(RECORDS Opens)

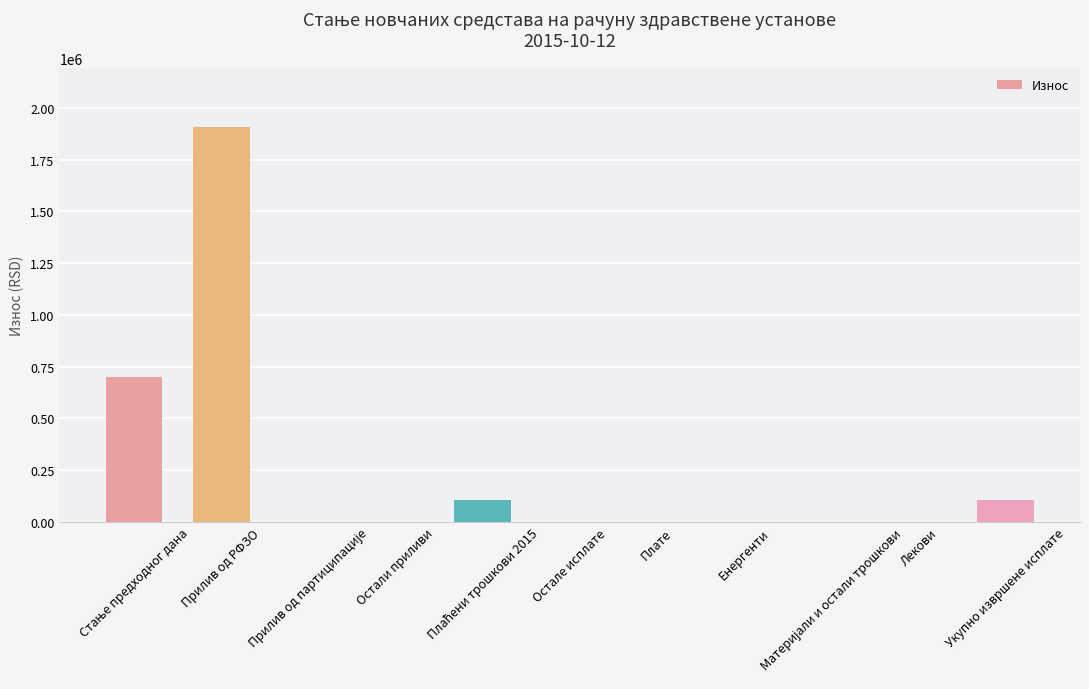

Is it true that the value at Остали приливи is 1056654.6?

False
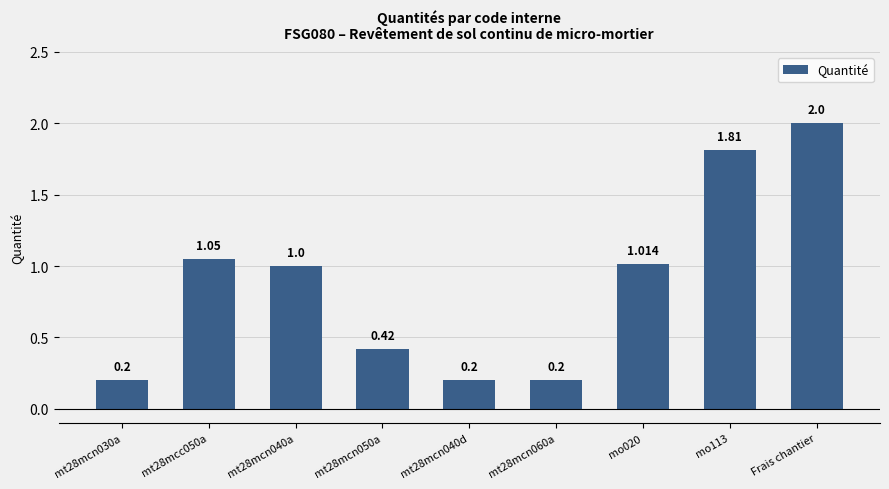

What is the approximate value at mt28mcn060a?

0.2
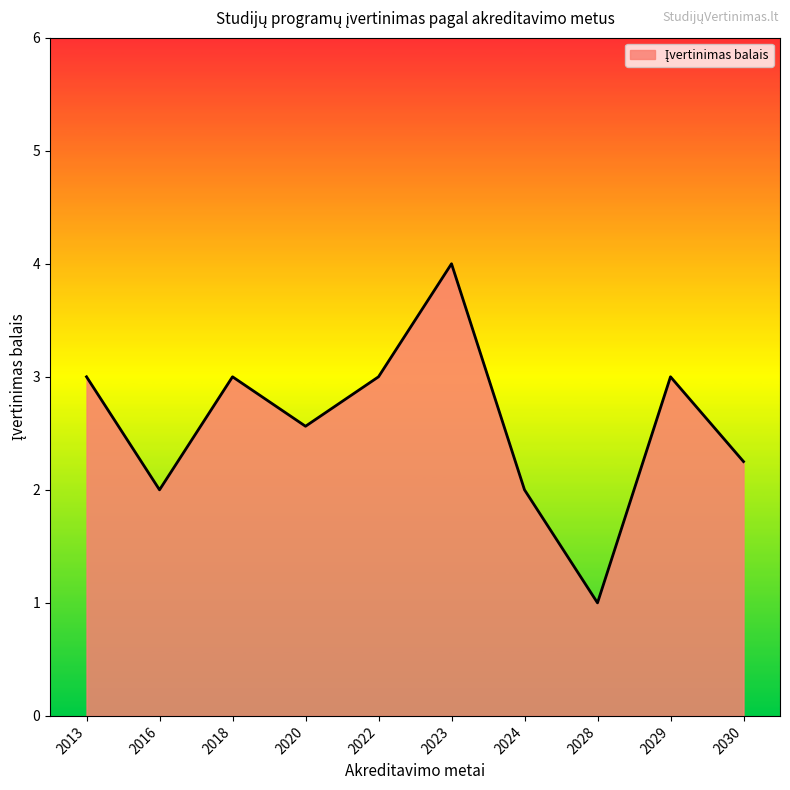

How many lines are shown in the chart?

1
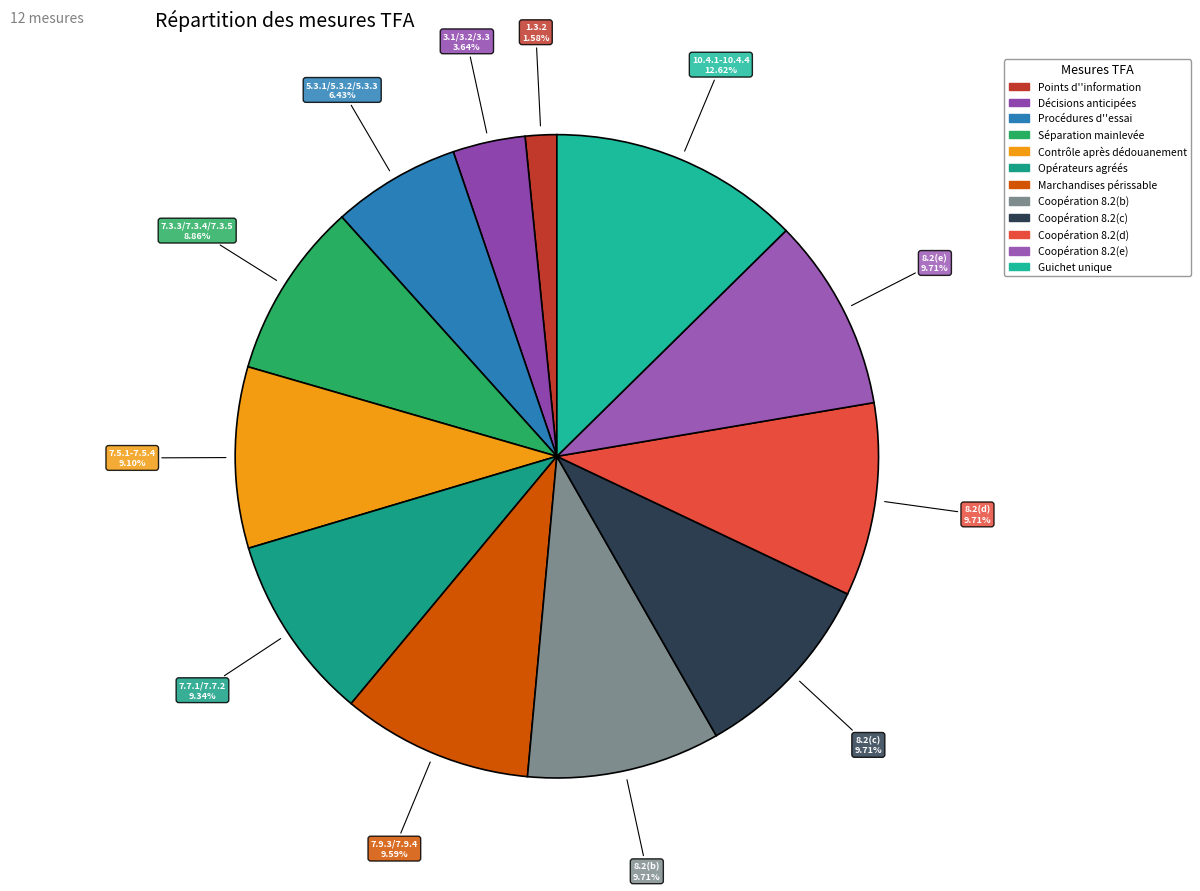

Does any single category account for the majority?

No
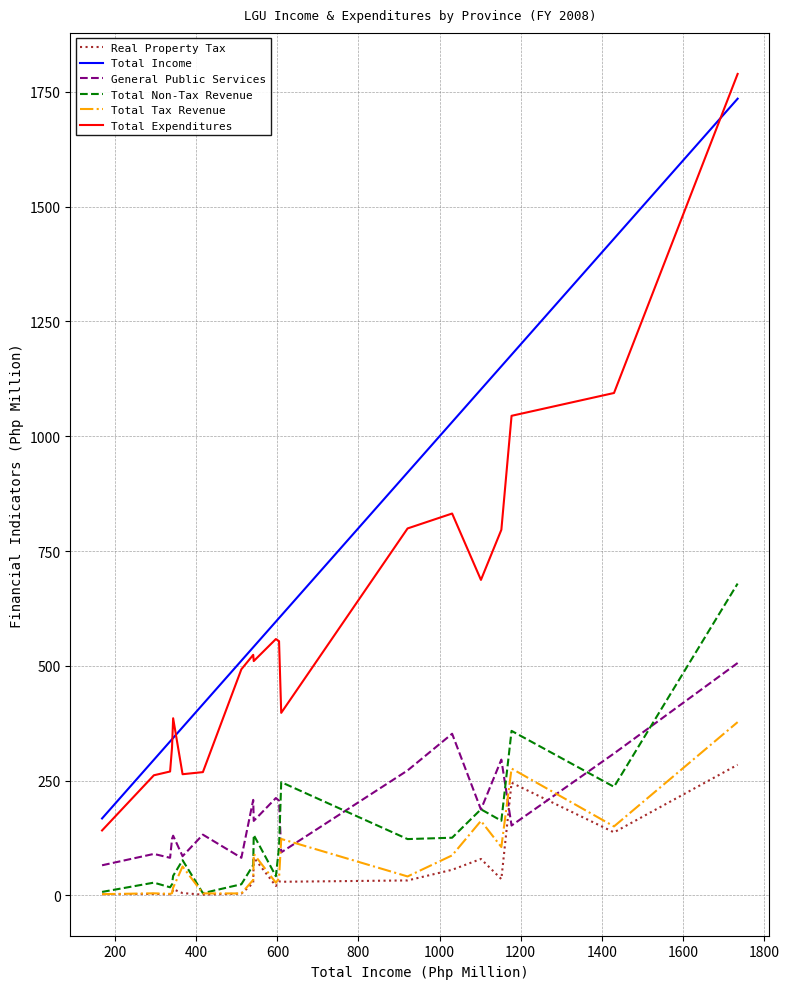

True or false: Total Income and General Public Services cross at least once.

False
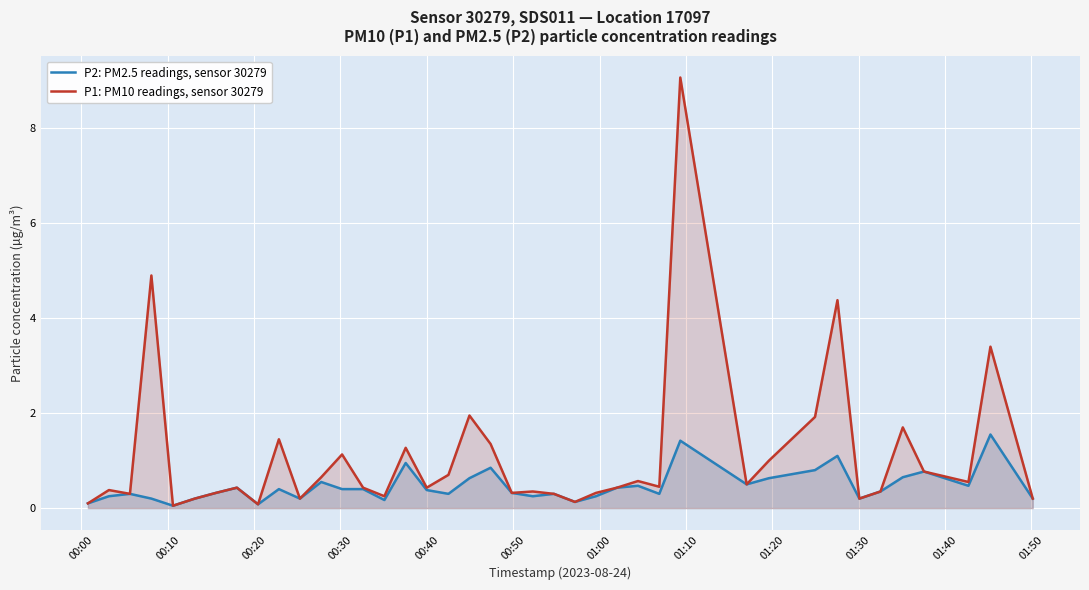

How many lines are shown in the chart?

2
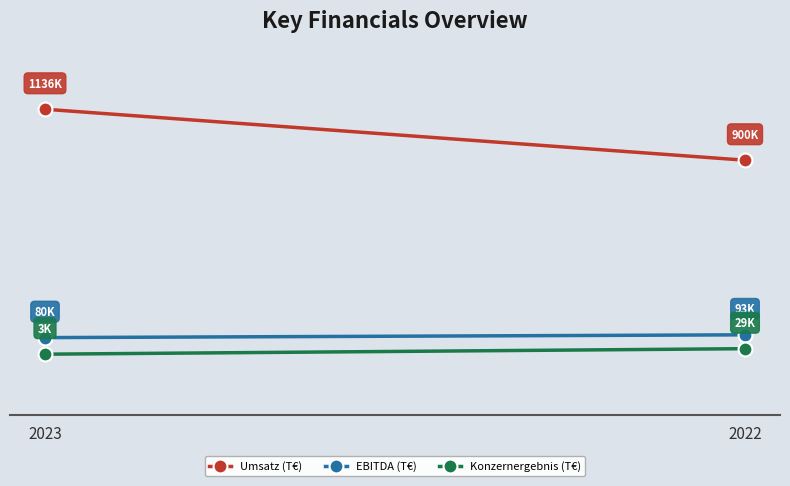

At which label is EBITDA (T€) closest to 86469?

2023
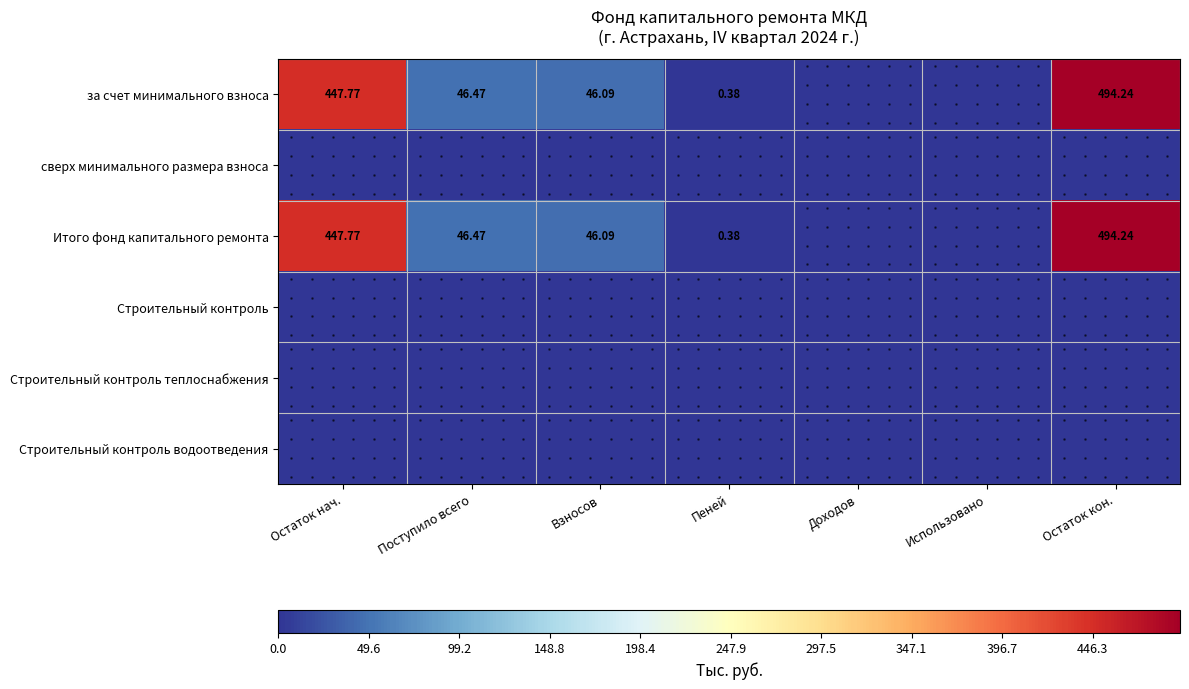

Which has a higher value, Поступило всего or Доходов?

Поступило всего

(RECORDS Closes)

- EXERCISE DETAILS: Find the lines in the records that contain the word "Поступило" and copy each one.

- RESPONSE FOR THIS EXERCISE:
Which has a higher value, Поступило всего or Доходов?
Поступило всего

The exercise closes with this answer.